Dumping social : après la partie visible, la partie non visible de l’iceberg

À la suite des perquisitions menées dans trois entreprises de transport dans le cadre d’une instruction dans le dossier du dumping social, l’UBT a approfondi ses recherches.

En fouinant dans le registre de commerce slovaque, nous avons trouvé pas moins de 25 entreprises créées par des transporteurs belges dont une grande partie peut être rapportée sans beaucoup de recherches à une firme de transport belge. Comme par hasard, toutes ces entreprises sont établies à la même adresse en Slovaquie (Hraničná 18, Bratislava), tout comme les trois entreprises qui ont reçu hier la visite la police judiciaire.

Des dizaines d’entreprises boîtes aux lettres belges en Slovaquie ?

Hraničná 18, on dirait le cœur battant (du moins pour le moment) des firmes de transport belges ayant délocalisé leurs activités à cette adresse à Bratislava ! Les recherches sur le site internet du registre de commerce slovaque (www.orsr.sk) donnent des résultats hallucinants. Pour certaines entreprises comme Deertrans SK, filiale de la firme Deertrans de Kruibeke, aucun doute n’est possible. D’autres firmes font preuve d’une plus grande créativité. Il faut dès lord approfondir quelque peu les recherches pour trouver l’entreprise de transport qui se cache derrière le nom à la même adresse. Ainsi, derrière la firme Foodliner se cache Transport Verbeken de Termonde.
Voici un petit échantillon tiré de la liste des transporteurs belges possédant une entreprise à cette adresse : Sacotte, Bevertrans, Hertsens, Michel, Steenackers, ADL, Mertens, Van Loock, Wouters-Muyshondt, Cools (Brugge), Parmentier, Wincq, Vanheel, … Par ailleurs, toute une série d’autres entreprises demandent un travail d’investigation plus fouillé pour établir le rapport avec une entreprise de transport belge.
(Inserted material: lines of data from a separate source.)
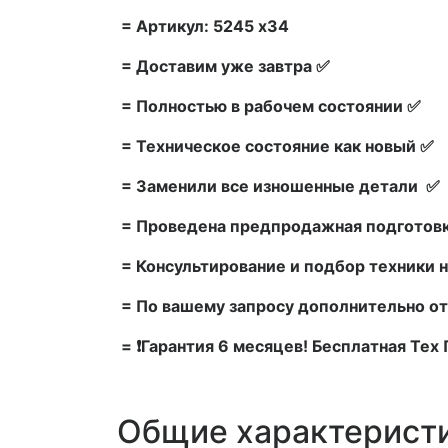
= Артикул: 5245 х34
= Доставим уже завтра ✅
= Полностью в рабочем состоянии ✅
= Техническое состояние как новый ✅
= Заменили все изношенные детали ✅
= Проведена предпродажная подготовк
= Консультирование и подбор техники н
= По вашему запросу дополнительно от
= ❗Гарантия 6 месяцев! Бесплатная Те
Общие характерист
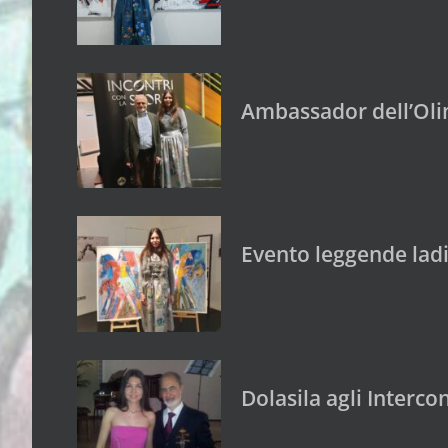
Ambassador dell’Oli
Evento leggende ladi
Dolasila agli Interc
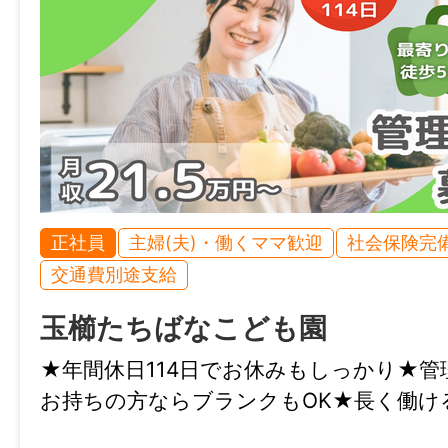
正社員
主婦(夫)・働くママ歓迎
社会保険完
交通費別途支給
玉櫛たちばなこども園
★年間休日114日でお休みもしっかり★管
お持ちの方ならブランクもOK★長く働け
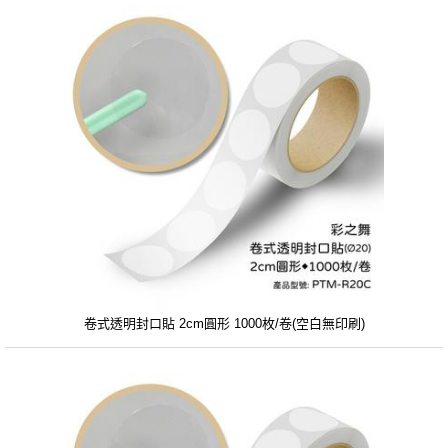
卷式透明封口貼 2cm圓形 1000枚/卷(空白無印刷)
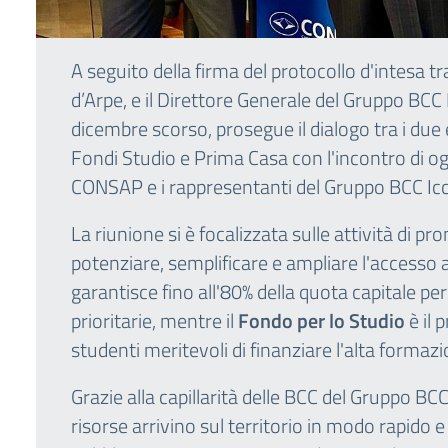
A seguito della firma del protocollo d'intesa 
d’Arpe, e il Direttore Generale del Gruppo BCC
dicembre scorso, prosegue il dialogo tra i due
Fondi Studio e Prima Casa con l'incontro di oggi
CONSAP e i rappresentanti del Gruppo BCC Icc
La riunione si è focalizzata sulle attività di 
potenziare, semplificare e ampliare l'accesso a
garantisce fino all'80% della quota capitale per
prioritarie, mentre il
Fondo per lo Studio
è il 
studenti meritevoli di finanziare l'alta forma
Grazie alla capillarità delle BCC del Gruppo BC
risorse arrivino sul territorio in modo rapido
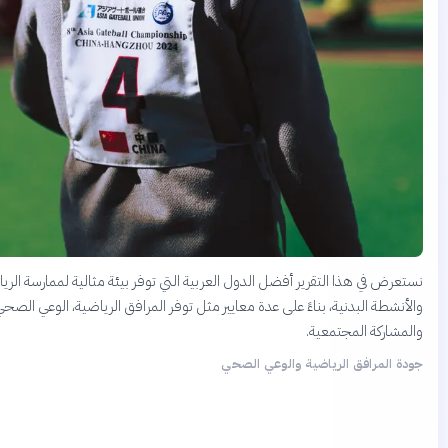
ض في هذا التقرير أفضل الدول العربية التي توفر بيئة مثالية لممارسة الرياضة
طة البدنية، بناءً على عدة معايير مثل توفر المرافق الرياضية، الوعي الصحي،
اركة المجتمعية.
المرافق الرياضية والوعي الصحي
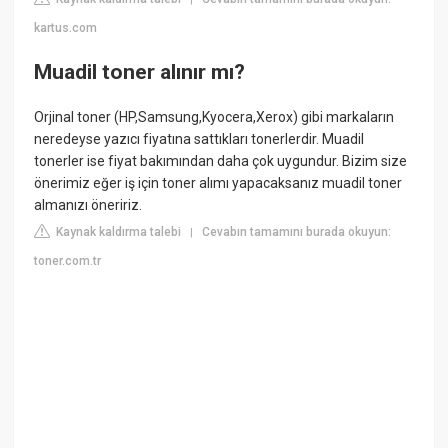
kartus.com
Muadil toner alınır mı?
Orjinal toner (HP,Samsung,Kyocera,Xerox) gibi markaların
neredeyse yazıcı fiyatına sattıkları tonerlerdir. Muadil
tonerler ise fiyat bakımından daha çok uygundur. Bizim size
önerimiz eğer iş için toner alımı yapacaksanız muadil toner
almanızı öneririz.
Kaynak kaldırma talebi
Cevabın tamamını burada okuyun:
|
toner.com.tr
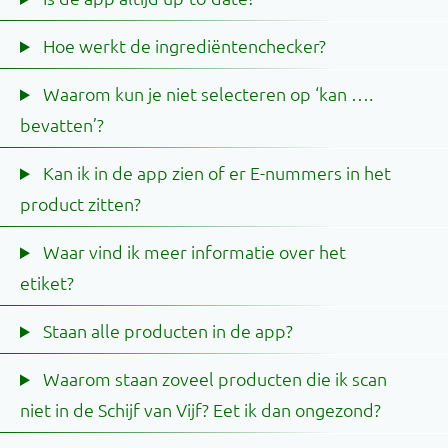
Hoe werkt de ingrediëntenchecker?
Waarom kun je niet selecteren op ‘kan ….
bevatten’?
Kan ik in de app zien of er E-nummers in het
product zitten?
Waar vind ik meer informatie over het
etiket?
Staan alle producten in de app?
Waarom staan zoveel producten die ik scan
niet in de Schijf van Vijf? Eet ik dan ongezond?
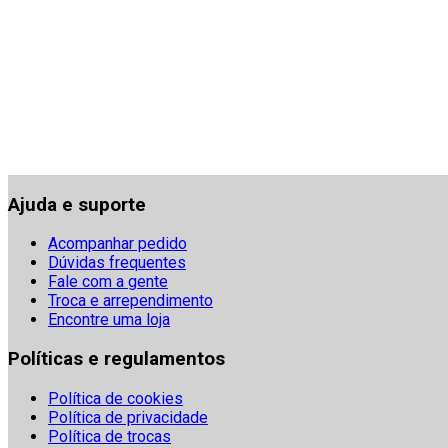
Ajuda e suporte
Acompanhar pedido
Dúvidas frequentes
Fale com a gente
Troca e arrependimento
Encontre uma loja
Políticas e regulamentos
Política de cookies
Política de privacidade
Política de trocas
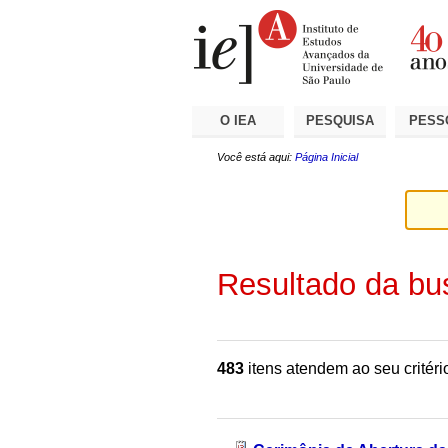
Ir
Ferramentas
Seções
para
Pessoais
o
conteúdo.
|
Ir
para
a
O IEA
PESQUISA
PESS
navegação
Você está aqui:
Página Inicial
Resultado da bu
483
itens atendem ao seu critéri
Frank Moreels, président de l’Union belge du Transport : “Nos propres investigations montrent en quelques heures à peine que des dizaines d’entreprises ont organisé des montages en Slovaquie. C'est hallucinant. Nous avons bien entendu communiqué ces données au secrétaire d’État De Backer, en charge de la lutte contre la fraude sociale. Nous espérons maintenant qu’on organisera très rapidement des inspections supplémentaires afin de faire respecter la concurrence loyale dans le secteur du transport.”

S’attaquer également aux donneurs d’ordre !

Au cours des mois écoulés, l’UBT n’a pas manqué d’attirer l’attention sur le rôle joué par les donneurs d’ordre qui attribuent les missions de transport au meilleur offrant. Un des plus grands donneurs d’ordre qui agit de cette manière est IKEA. La BBC, la télévision publique anglaise, a diffusé ce jour un reportage sur les conditions de vie et de travail des chauffeurs qui sillonnent l’Europe pour le compte IKEA. On peut regarder ce reportage en cliquant sur ce lien. Emilian, un chauffeur roumain, se sent prisonnier dans son propre camion et travaille pour un salaire horaire de moins de trois livres sterling... Ce reportage a été réalisé en concertation avec la Fédération internationale des travailleurs du transport (ITF) à Londres, c’est-à-dire la fédération internationale des syndicats du transport.

Jusqu’ici, les discussions avec IKEA n’ont rien donné parce que l’entreprise persiste à affirmer qu’il n’y a aucun problème. Frank Moreels : “IKEA ne peut désormais plus fermer les yeux. Si aucune suite n’est donnée à notre demande d’organiser une concertation, nous serons amenés à organiser en avril des actions chez IKEA dans différents pays.”